A pine and an apple talk to a pineapple “Poor you, my friend! You are certainly adopted, dude.”
If there was a material made of milk which could store electricity...
...it would be called buttery.
When do bakers stop making donuts?
When they get tired of the hole thing.
My wife won't let me become a bean farmer. Why won't she just let me work in peas!
Where did the garlic clove go to have a few drinks? The Salad Bar!
Why does bread looks so bad in photographs?
It’s just too grainy.
Thanks to you, I’m saddled with unnecessary peelings.
What is soap's favorite brand of beer?
Sud-light
What do squirrels watch on TV?
Nut-flix.
What did the glass of wine say to the beer?
Nothing... They barley knew each other.
Lately my wife has been looking at me as if I'm a piece of meat....
And it wouldn't bother me, if she wasn't a vegan.
What did the father cantaloupe say to his son?
“Watermelon! (Water-my-lawn)”
I was going to tell you a joke about an egg but it's not all it's cracked up to be.

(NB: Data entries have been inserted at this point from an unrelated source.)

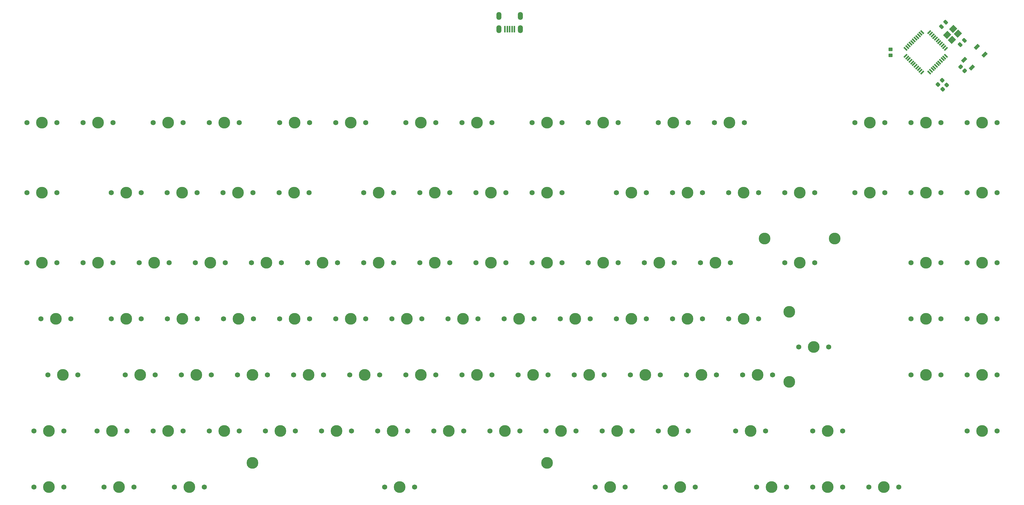
<source format=gbr>
%TF.GenerationSoftware,KiCad,Pcbnew,7.0.8*%
%TF.CreationDate,2023-10-19T20:38:54-05:00*%
%TF.ProjectId,VesselV2,56657373-656c-4563-922e-6b696361645f,rev?*%
%TF.SameCoordinates,Original*%
%TF.FileFunction,Soldermask,Top*%
%TF.FilePolarity,Negative*%
%FSLAX46Y46*%
G04 Gerber Fmt 4.6, Leading zero omitted, Abs format (unit mm)*
G04 Created by KiCad (PCBNEW 7.0.8) date 2023-10-19 20:38:54*
%MOMM*%
%LPD*%
G01*
G04 APERTURE LIST*
G04 Aperture macros list*
%AMRoundRect*
0 Rectangle with rounded corners*
0 $1 Rounding radius*
0 $2 $3 $4 $5 $6 $7 $8 $9 X,Y pos of 4 corners*
0 Add a 4 corners polygon primitive as box body*
4,1,4,$2,$3,$4,$5,$6,$7,$8,$9,$2,$3,0*
0 Add four circle primitives for the rounded corners*
1,1,$1+$1,$2,$3*
1,1,$1+$1,$4,$5*
1,1,$1+$1,$6,$7*
1,1,$1+$1,$8,$9*
0 Add four rect primitives between the rounded corners*
20,1,$1+$1,$2,$3,$4,$5,0*
20,1,$1+$1,$4,$5,$6,$7,0*
20,1,$1+$1,$6,$7,$8,$9,0*
20,1,$1+$1,$8,$9,$2,$3,0*%
%AMRotRect*
0 Rectangle, with rotation*
0 The origin of the aperture is its center*
0 $1 length*
0 $2 width*
0 $3 Rotation angle, in degrees counterclockwise*
0 Add horizontal line*
21,1,$1,$2,0,0,$3*%
G04 Aperture macros list end*
%ADD10C,1.750000*%
%ADD11C,3.987800*%
%ADD12R,0.500000X2.250000*%
%ADD13O,1.700000X2.700000*%
%ADD14RoundRect,0.250000X-0.097227X0.574524X-0.574524X0.097227X0.097227X-0.574524X0.574524X-0.097227X0*%
%ADD15RoundRect,0.250000X-0.565685X-0.070711X-0.070711X-0.565685X0.565685X0.070711X0.070711X0.565685X0*%
%ADD16RoundRect,0.250000X0.070711X-0.565685X0.565685X-0.070711X-0.070711X0.565685X-0.565685X0.070711X0*%
%ADD17RoundRect,0.250000X-0.450000X0.350000X-0.450000X-0.350000X0.450000X-0.350000X0.450000X0.350000X0*%
%ADD18RotRect,1.800000X1.100000X45.000000*%
%ADD19RotRect,2.100000X1.800000X225.000000*%
%ADD20RotRect,1.500000X0.550000X135.000000*%
%ADD21RotRect,1.500000X0.550000X225.000000*%
%ADD22RoundRect,0.250000X0.097227X-0.574524X0.574524X-0.097227X-0.097227X0.574524X-0.574524X0.097227X0*%
G04 APERTURE END LIST*
D10*
%TO.C,MX89*%
X294957500Y-190500000D03*
D11*
X300037500Y-190500000D03*
D10*
X305117500Y-190500000D03*
%TD*%
%TO.C,MX84*%
X199707500Y-190500000D03*
D11*
X204787500Y-190500000D03*
D10*
X209867500Y-190500000D03*
%TD*%
%TO.C,MX15*%
X418782500Y-85725000D03*
D11*
X423862500Y-85725000D03*
D10*
X428942500Y-85725000D03*
%TD*%
%TO.C,MX7*%
X228282500Y-85725000D03*
D11*
X233362500Y-85725000D03*
D10*
X238442500Y-85725000D03*
%TD*%
D12*
%TO.C,USB1*%
X261925000Y-53975000D03*
X262725000Y-53975000D03*
X263525000Y-53975000D03*
X264325000Y-53975000D03*
X265125000Y-53975000D03*
D13*
X267175000Y-49475000D03*
X259875000Y-49475000D03*
X267175000Y-53975000D03*
X259875000Y-53975000D03*
%TD*%
D14*
%TO.C,C3*%
X417904623Y-57778477D03*
X416437377Y-59245723D03*
%TD*%
D10*
%TO.C,MX71*%
X247332500Y-171450000D03*
D11*
X252412500Y-171450000D03*
D10*
X257492500Y-171450000D03*
%TD*%
%TO.C,MX88*%
X275907500Y-190500000D03*
D11*
X280987500Y-190500000D03*
D10*
X286067500Y-190500000D03*
%TD*%
D11*
%TO.C,S2*%
X358457500Y-150018750D03*
X358457500Y-173831250D03*
%TD*%
D10*
%TO.C,MX61*%
X361632500Y-161925000D03*
D11*
X366712500Y-161925000D03*
D10*
X371792500Y-161925000D03*
%TD*%
%TO.C,MX31*%
X418782500Y-109537500D03*
D11*
X423862500Y-109537500D03*
D10*
X428942500Y-109537500D03*
%TD*%
%TO.C,MX58*%
X299720000Y-152400000D03*
D11*
X304800000Y-152400000D03*
D10*
X309880000Y-152400000D03*
%TD*%
%TO.C,MX62*%
X399732500Y-152400000D03*
D11*
X404812500Y-152400000D03*
D10*
X409892500Y-152400000D03*
%TD*%
D15*
%TO.C,R4*%
X416577293Y-66761593D03*
X417991507Y-68175807D03*
%TD*%
D10*
%TO.C,MX92*%
X366395000Y-190500000D03*
D11*
X371475000Y-190500000D03*
D10*
X376555000Y-190500000D03*
%TD*%
%TO.C,MX73*%
X285432500Y-171450000D03*
D11*
X290512500Y-171450000D03*
D10*
X295592500Y-171450000D03*
%TD*%
%TO.C,MX67*%
X171132500Y-171450000D03*
D11*
X176212500Y-171450000D03*
D10*
X181292500Y-171450000D03*
%TD*%
%TO.C,MX66*%
X152082500Y-171450000D03*
D11*
X157162500Y-171450000D03*
D10*
X162242500Y-171450000D03*
%TD*%
%TO.C,MX6*%
X204470000Y-85725000D03*
D11*
X209550000Y-85725000D03*
D10*
X214630000Y-85725000D03*
%TD*%
%TO.C,MX26*%
X318770000Y-109537500D03*
D11*
X323850000Y-109537500D03*
D10*
X328930000Y-109537500D03*
%TD*%
%TO.C,MX17*%
X128270000Y-109537500D03*
D11*
X133350000Y-109537500D03*
D10*
X138430000Y-109537500D03*
%TD*%
%TO.C,MX42*%
X290195000Y-133350000D03*
D11*
X295275000Y-133350000D03*
D10*
X300355000Y-133350000D03*
%TD*%
%TO.C,MX77*%
X399732500Y-171450000D03*
D11*
X404812500Y-171450000D03*
D10*
X409892500Y-171450000D03*
%TD*%
%TO.C,MX10*%
X290195000Y-85725000D03*
D11*
X295275000Y-85725000D03*
D10*
X300355000Y-85725000D03*
%TD*%
%TO.C,MX95*%
X125888800Y-209550000D03*
D11*
X130968800Y-209550000D03*
D10*
X136048800Y-209550000D03*
%TD*%
%TO.C,MX75*%
X323532500Y-171450000D03*
D11*
X328612500Y-171450000D03*
D10*
X333692500Y-171450000D03*
%TD*%
%TO.C,MX101*%
X366395000Y-209550000D03*
D11*
X371475000Y-209550000D03*
D10*
X376555000Y-209550000D03*
%TD*%
%TO.C,MX20*%
X185270000Y-109537500D03*
D11*
X190350000Y-109537500D03*
D10*
X195430000Y-109537500D03*
%TD*%
%TO.C,MX87*%
X256857500Y-190500000D03*
D11*
X261937500Y-190500000D03*
D10*
X267017500Y-190500000D03*
%TD*%
%TO.C,MX24*%
X271145000Y-109537500D03*
D11*
X276225000Y-109537500D03*
D10*
X281305000Y-109537500D03*
%TD*%
%TO.C,MX94*%
X102076300Y-209550000D03*
D11*
X107156300Y-209550000D03*
D10*
X112236300Y-209550000D03*
%TD*%
%TO.C,MX51*%
X166370000Y-152400000D03*
D11*
X171450000Y-152400000D03*
D10*
X176530000Y-152400000D03*
%TD*%
%TO.C,MX80*%
X123507500Y-190500000D03*
D11*
X128587500Y-190500000D03*
D10*
X133667500Y-190500000D03*
%TD*%
%TO.C,MX39*%
X233045000Y-133350000D03*
D11*
X238125000Y-133350000D03*
D10*
X243205000Y-133350000D03*
%TD*%
%TO.C,MX100*%
X347345000Y-209550000D03*
D11*
X352425000Y-209550000D03*
D10*
X357505000Y-209550000D03*
%TD*%
%TO.C,MX49*%
X128270000Y-152400000D03*
D11*
X133350000Y-152400000D03*
D10*
X138430000Y-152400000D03*
%TD*%
%TO.C,MX34*%
X137795000Y-133350000D03*
D11*
X142875000Y-133350000D03*
D10*
X147955000Y-133350000D03*
%TD*%
%TO.C,MX102*%
X385445000Y-209550000D03*
D11*
X390525000Y-209550000D03*
D10*
X395605000Y-209550000D03*
%TD*%
%TO.C,MX65*%
X133032500Y-171450000D03*
D11*
X138112500Y-171450000D03*
D10*
X143192500Y-171450000D03*
%TD*%
%TO.C,MX18*%
X147270000Y-109537500D03*
D11*
X152350000Y-109537500D03*
D10*
X157430000Y-109537500D03*
%TD*%
%TO.C,MX16*%
X99695000Y-109537500D03*
D11*
X104775000Y-109537500D03*
D10*
X109855000Y-109537500D03*
%TD*%
%TO.C,MX74*%
X304482500Y-171450000D03*
D11*
X309562500Y-171450000D03*
D10*
X314642500Y-171450000D03*
%TD*%
%TO.C,MX91*%
X340201300Y-190500000D03*
D11*
X345281300Y-190500000D03*
D10*
X350361300Y-190500000D03*
%TD*%
%TO.C,MX46*%
X399732500Y-133350000D03*
D11*
X404812500Y-133350000D03*
D10*
X409892500Y-133350000D03*
%TD*%
%TO.C,MX21*%
X213995000Y-109537500D03*
D11*
X219075000Y-109537500D03*
D10*
X224155000Y-109537500D03*
%TD*%
%TO.C,MX11*%
X314007500Y-85725000D03*
D11*
X319087500Y-85725000D03*
D10*
X324167500Y-85725000D03*
%TD*%
%TO.C,MX72*%
X266382500Y-171450000D03*
D11*
X271462500Y-171450000D03*
D10*
X276542500Y-171450000D03*
%TD*%
%TO.C,MX19*%
X166270000Y-109537500D03*
D11*
X171350000Y-109537500D03*
D10*
X176430000Y-109537500D03*
%TD*%
%TO.C,MX25*%
X299720000Y-109537500D03*
D11*
X304800000Y-109537500D03*
D10*
X309880000Y-109537500D03*
%TD*%
%TO.C,MX64*%
X106838800Y-171450000D03*
D11*
X111918800Y-171450000D03*
D10*
X116998800Y-171450000D03*
%TD*%
%TO.C,MX44*%
X328295000Y-133350000D03*
D11*
X333375000Y-133350000D03*
D10*
X338455000Y-133350000D03*
%TD*%
%TO.C,MX35*%
X156845000Y-133350000D03*
D11*
X161925000Y-133350000D03*
D10*
X167005000Y-133350000D03*
%TD*%
%TO.C,MX5*%
X185420000Y-85725000D03*
D11*
X190500000Y-85725000D03*
D10*
X195580000Y-85725000D03*
%TD*%
%TO.C,MX48*%
X104457500Y-152400000D03*
D11*
X109537500Y-152400000D03*
D10*
X114617500Y-152400000D03*
%TD*%
D11*
%TO.C,S1*%
X373856250Y-125095000D03*
X350043750Y-125095000D03*
%TD*%
D10*
%TO.C,MX45*%
X356870000Y-133350000D03*
D11*
X361950000Y-133350000D03*
D10*
X367030000Y-133350000D03*
%TD*%
%TO.C,MX43*%
X309245000Y-133350000D03*
D11*
X314325000Y-133350000D03*
D10*
X319405000Y-133350000D03*
%TD*%
%TO.C,MX41*%
X271145000Y-133350000D03*
D11*
X276225000Y-133350000D03*
D10*
X281305000Y-133350000D03*
%TD*%
%TO.C,MX85*%
X218757500Y-190500000D03*
D11*
X223837500Y-190500000D03*
D10*
X228917500Y-190500000D03*
%TD*%
%TO.C,MX82*%
X161607500Y-190500000D03*
D11*
X166687500Y-190500000D03*
D10*
X171767500Y-190500000D03*
%TD*%
%TO.C,MX78*%
X418782500Y-171450000D03*
D11*
X423862500Y-171450000D03*
D10*
X428942500Y-171450000D03*
%TD*%
%TO.C,MX97*%
X221138800Y-209550000D03*
D11*
X226218800Y-209550000D03*
D10*
X231298800Y-209550000D03*
%TD*%
%TO.C,MX32*%
X99695000Y-133350000D03*
D11*
X104775000Y-133350000D03*
D10*
X109855000Y-133350000D03*
%TD*%
%TO.C,MX81*%
X142557500Y-190500000D03*
D11*
X147637500Y-190500000D03*
D10*
X152717500Y-190500000D03*
%TD*%
%TO.C,MX4*%
X161607500Y-85725000D03*
D11*
X166687500Y-85725000D03*
D10*
X171767500Y-85725000D03*
%TD*%
%TO.C,MX27*%
X337820000Y-109537500D03*
D11*
X342900000Y-109537500D03*
D10*
X347980000Y-109537500D03*
%TD*%
%TO.C,MX53*%
X204470000Y-152400000D03*
D11*
X209550000Y-152400000D03*
D10*
X214630000Y-152400000D03*
%TD*%
%TO.C,MX3*%
X142557500Y-85725000D03*
D11*
X147637500Y-85725000D03*
D10*
X152717500Y-85725000D03*
%TD*%
D16*
%TO.C,R2*%
X410480293Y-74377407D03*
X411894507Y-72963193D03*
%TD*%
D10*
%TO.C,MX12*%
X333057500Y-85725000D03*
D11*
X338137500Y-85725000D03*
D10*
X343217500Y-85725000D03*
%TD*%
%TO.C,MX52*%
X185420000Y-152400000D03*
D11*
X190500000Y-152400000D03*
D10*
X195580000Y-152400000D03*
%TD*%
%TO.C,MX98*%
X292576300Y-209550000D03*
D11*
X297656300Y-209550000D03*
D10*
X302736300Y-209550000D03*
%TD*%
D17*
%TO.C,R5*%
X392844500Y-60850700D03*
X392844500Y-62850700D03*
%TD*%
D10*
%TO.C,MX83*%
X180657500Y-190500000D03*
D11*
X185737500Y-190500000D03*
D10*
X190817500Y-190500000D03*
%TD*%
%TO.C,MX47*%
X418782500Y-133350000D03*
D11*
X423862500Y-133350000D03*
D10*
X428942500Y-133350000D03*
%TD*%
%TO.C,MX38*%
X213995000Y-133350000D03*
D11*
X219075000Y-133350000D03*
D10*
X224155000Y-133350000D03*
%TD*%
%TO.C,MX37*%
X194945000Y-133350000D03*
D11*
X200025000Y-133350000D03*
D10*
X205105000Y-133350000D03*
%TD*%
%TO.C,MX22*%
X233045000Y-109537500D03*
D11*
X238125000Y-109537500D03*
D10*
X243205000Y-109537500D03*
%TD*%
%TO.C,MX14*%
X399732500Y-85725000D03*
D11*
X404812500Y-85725000D03*
D10*
X409892500Y-85725000D03*
%TD*%
%TO.C,MX1*%
X99695000Y-85725000D03*
D11*
X104775000Y-85725000D03*
D10*
X109855000Y-85725000D03*
%TD*%
%TO.C,MX13*%
X380682500Y-85725000D03*
D11*
X385762500Y-85725000D03*
D10*
X390842500Y-85725000D03*
%TD*%
%TO.C,MX55*%
X242570000Y-152400000D03*
D11*
X247650000Y-152400000D03*
D10*
X252730000Y-152400000D03*
%TD*%
%TO.C,MX63*%
X418782500Y-152400000D03*
D11*
X423862500Y-152400000D03*
D10*
X428942500Y-152400000D03*
%TD*%
%TO.C,MX93*%
X418782500Y-190500000D03*
D11*
X423862500Y-190500000D03*
D10*
X428942500Y-190500000D03*
%TD*%
%TO.C,MX9*%
X271145000Y-85725000D03*
D11*
X276225000Y-85725000D03*
D10*
X281305000Y-85725000D03*
%TD*%
%TO.C,MX33*%
X118745000Y-133350000D03*
D11*
X123825000Y-133350000D03*
D10*
X128905000Y-133350000D03*
%TD*%
%TO.C,MX57*%
X280670000Y-152400000D03*
D11*
X285750000Y-152400000D03*
D10*
X290830000Y-152400000D03*
%TD*%
%TO.C,MX2*%
X118745000Y-85725000D03*
D11*
X123825000Y-85725000D03*
D10*
X128905000Y-85725000D03*
%TD*%
%TO.C,MX28*%
X356870000Y-109537500D03*
D11*
X361950000Y-109537500D03*
D10*
X367030000Y-109537500D03*
%TD*%
%TO.C,MX70*%
X228282500Y-171450000D03*
D11*
X233362500Y-171450000D03*
D10*
X238442500Y-171450000D03*
%TD*%
D18*
%TO.C,SW1*%
X424753379Y-62616117D03*
X417753021Y-64383883D03*
X422137083Y-59999821D03*
X420369317Y-67000179D03*
%TD*%
D10*
%TO.C,MX40*%
X252095000Y-133350000D03*
D11*
X257175000Y-133350000D03*
D10*
X262255000Y-133350000D03*
%TD*%
D19*
%TO.C,Y1*%
X414070632Y-53936122D03*
X412020022Y-55986732D03*
X413646368Y-57613078D03*
X415696978Y-55562468D03*
%TD*%
D20*
%TO.C,U1*%
X405952782Y-68709636D03*
X406518467Y-68143950D03*
X407084152Y-67578265D03*
X407649838Y-67012580D03*
X408215523Y-66446894D03*
X408781209Y-65881209D03*
X409346894Y-65315523D03*
X409912580Y-64749838D03*
X410478265Y-64184152D03*
X411043950Y-63618467D03*
X411609636Y-63052782D03*
D21*
X411609636Y-60648618D03*
X411043950Y-60082933D03*
X410478265Y-59517248D03*
X409912580Y-58951562D03*
X409346894Y-58385877D03*
X408781209Y-57820191D03*
X408215523Y-57254506D03*
X407649838Y-56688820D03*
X407084152Y-56123135D03*
X406518467Y-55557450D03*
X405952782Y-54991764D03*
D20*
X403548618Y-54991764D03*
X402982933Y-55557450D03*
X402417248Y-56123135D03*
X401851562Y-56688820D03*
X401285877Y-57254506D03*
X400720191Y-57820191D03*
X400154506Y-58385877D03*
X399588820Y-58951562D03*
X399023135Y-59517248D03*
X398457450Y-60082933D03*
X397891764Y-60648618D03*
D21*
X397891764Y-63052782D03*
X398457450Y-63618467D03*
X399023135Y-64184152D03*
X399588820Y-64749838D03*
X400154506Y-65315523D03*
X400720191Y-65881209D03*
X401285877Y-66446894D03*
X401851562Y-67012580D03*
X402417248Y-67578265D03*
X402982933Y-68143950D03*
X403548618Y-68709636D03*
%TD*%
D10*
%TO.C,MX23*%
X252095000Y-109537500D03*
D11*
X257175000Y-109537500D03*
D10*
X262255000Y-109537500D03*
%TD*%
%TO.C,MX56*%
X261620000Y-152400000D03*
D11*
X266700000Y-152400000D03*
D10*
X271780000Y-152400000D03*
%TD*%
%TO.C,MX30*%
X399732500Y-109537500D03*
D11*
X404812500Y-109537500D03*
D10*
X409892500Y-109537500D03*
%TD*%
%TO.C,MX69*%
X209232500Y-171450000D03*
D11*
X214312500Y-171450000D03*
D10*
X219392500Y-171450000D03*
%TD*%
%TO.C,MX50*%
X147320000Y-152400000D03*
D11*
X152400000Y-152400000D03*
D10*
X157480000Y-152400000D03*
%TD*%
%TO.C,MX59*%
X318770000Y-152400000D03*
D11*
X323850000Y-152400000D03*
D10*
X328930000Y-152400000D03*
%TD*%
%TO.C,MX96*%
X149701300Y-209550000D03*
D11*
X154781300Y-209550000D03*
D10*
X159861300Y-209550000D03*
%TD*%
%TO.C,MX76*%
X342582500Y-171450000D03*
D11*
X347662500Y-171450000D03*
D10*
X352742500Y-171450000D03*
%TD*%
D11*
%TO.C,S3*%
X276225050Y-201295000D03*
X176212550Y-201295000D03*
%TD*%
D10*
%TO.C,MX36*%
X175895000Y-133350000D03*
D11*
X180975000Y-133350000D03*
D10*
X186055000Y-133350000D03*
%TD*%
%TO.C,MX60*%
X337820000Y-152400000D03*
D11*
X342900000Y-152400000D03*
D10*
X347980000Y-152400000D03*
%TD*%
D22*
%TO.C,C1*%
X410087377Y-53139523D03*
X411554623Y-51672277D03*
%TD*%
D16*
%TO.C,R3*%
X408892793Y-72789907D03*
X410307007Y-71375693D03*
%TD*%
D10*
%TO.C,MX86*%
X237807500Y-190500000D03*
D11*
X242887500Y-190500000D03*
D10*
X247967500Y-190500000D03*
%TD*%
%TO.C,MX99*%
X316388800Y-209550000D03*
D11*
X321468800Y-209550000D03*
D10*
X326548800Y-209550000D03*
%TD*%
%TO.C,MX54*%
X223520000Y-152400000D03*
D11*
X228600000Y-152400000D03*
D10*
X233680000Y-152400000D03*
%TD*%
%TO.C,MX8*%
X247332500Y-85725000D03*
D11*
X252412500Y-85725000D03*
D10*
X257492500Y-85725000D03*
%TD*%
%TO.C,MX29*%
X380682500Y-109537500D03*
D11*
X385762500Y-109537500D03*
D10*
X390842500Y-109537500D03*
%TD*%
%TO.C,MX79*%
X102076300Y-190500000D03*
D11*
X107156300Y-190500000D03*
D10*
X112236300Y-190500000D03*
%TD*%
%TO.C,MX90*%
X314007500Y-190500000D03*
D11*
X319087500Y-190500000D03*
D10*
X324167500Y-190500000D03*
%TD*%
%TO.C,MX68*%
X190182500Y-171450000D03*
D11*
X195262500Y-171450000D03*
D10*
X200342500Y-171450000D03*
%TD*%
M02*

</source>
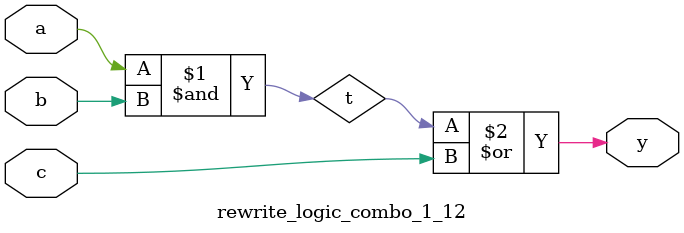
<source format=sv>
module rewrite_logic_combo_1_12(input logic a,b,c, output logic y);
  logic t;
  assign t = a & b;
  assign y = t | c;
endmodule

</source>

The mother helped her child bake bread because it was a labor of loaf. True enough.
What did the banana say to the monkey? Nothing, bananas can't talk!
This kind of wine does not go right through you. Trust me, you will pee no noir.
Two peanuts were walking down the road but only one was attacked. They suspect the reason was the other was unsalted.
Challah if you see me in the streets. Will do.
What do two tomatoes do after not seeing each other for a long period of time?
They ketchup.
If you can't beat them...
Just have your eggs fried.
Forget about watermelons, I heard having a windmelon your property is the best way to get clean and renewable electricity.
What do you get when you cross Elon Musk and lobster bisque? A souped up car.
What’s a nut’s favorite scary movie?
The Creature from the Black Legume.
What’s the difference between a delivery driver and the pizza they deliver?
The pizza can feed a family of four.
Gluten-free, dairy-free, fat-free – I love this new Champagne Diet!
What do you call a potato wearing glasses? A spec-tater!
Have you heard about the new meat that’s taking the world by storm? It’s a cross between a cow and a chicken. They call it “roost beef”.
What do you call a cow on the barnyard floor? Ground Beef What do you call a cow with no front legs? Lean Beef
The man on the table found hair in his soup. He said in rage "I will take the chef to soup-reme court".
What lives in apples and is an avid reader? A bookworm !
What's the difference between Hummus and Humus?
"mmmm"
What cheese do beavers like? eDam
What became of the pig who got fired from his job? He became canned ham.
Where do bugs go to watch the big game? Apple-Bees.
He is the best chef in the city. His soups take my broth away.
What's the difference between a Yankee Stadium hot dog and a Fenway Park hot dog? You can buy a Yankee Stadium hot dog in October.
Excuse me waiter, I have a question about the house salad.
Does it come with window dressing?
Some very good advice strawberries give to their children is to respect their elder-berries.
Did you hear about the butcher that backed into the meat grinder?
He got a little behind in his work.
Chopping down other people’s cherry trees is definitely frowned upon. However, you likely won’t get into too much trouble for it – as long as you keep hold of the axe!
A carrot went to a football game.
Wonder who it was rooting for.
Why do wookies love chocolate chip cookies? Because they are chewy.
My local ice cream man was found dead in his garage covered in strawberry sauce and hundreds and thousands.
Police believe he topped himself.
What did the girl dinosaur ask her pet dog?
"Do you want some tea, Rex?"
What does a man consider a seven-course meal? A hot dog and a six pack of beer.
What did baby clock ask mama clock? Where's father Thyme.
I slept with a lemon once. Now I have lemonaids.
What do you call a fruit that is rough around the edges? A bad apple.
Why did the banana go to the hostpital? Because it wasnt peeling very well
Why did the giant use clouds to make pancakes? To make them light and fluffy.